** Task description **
Repeat each record exactly as written, and drop any images.

** Saved data entries **
_ _ _ _
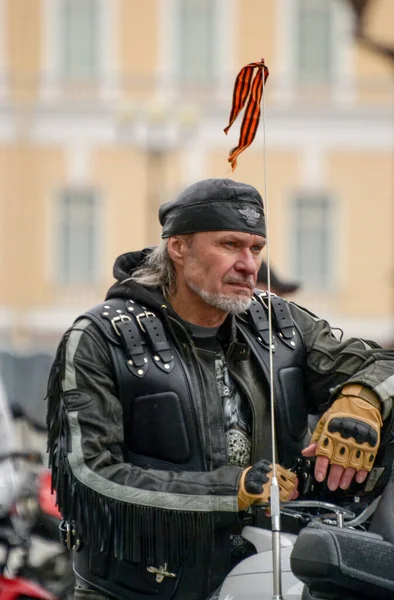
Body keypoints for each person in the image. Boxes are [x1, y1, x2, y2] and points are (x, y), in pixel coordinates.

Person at [46, 178, 394, 600]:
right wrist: (233, 490)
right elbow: (89, 478)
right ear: (178, 247)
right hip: (132, 591)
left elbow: (380, 364)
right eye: (230, 245)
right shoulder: (102, 337)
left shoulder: (279, 324)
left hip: (270, 578)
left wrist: (363, 399)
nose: (250, 265)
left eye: (256, 249)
_ _ _ _
** Output of the task **
Body keypoints for each person in the image. Boxes are [x1, y1, x2, y2] and points are (x, y), in pixel coordinates.

Person at [46, 178, 394, 600]:
right wrist: (233, 490)
right elbow: (89, 478)
right ear: (178, 247)
right hip: (132, 591)
left elbow: (380, 364)
right eye: (230, 245)
right shoulder: (102, 337)
left shoulder: (279, 324)
left hip: (270, 578)
left wrist: (363, 399)
nose: (250, 265)
left eye: (256, 249)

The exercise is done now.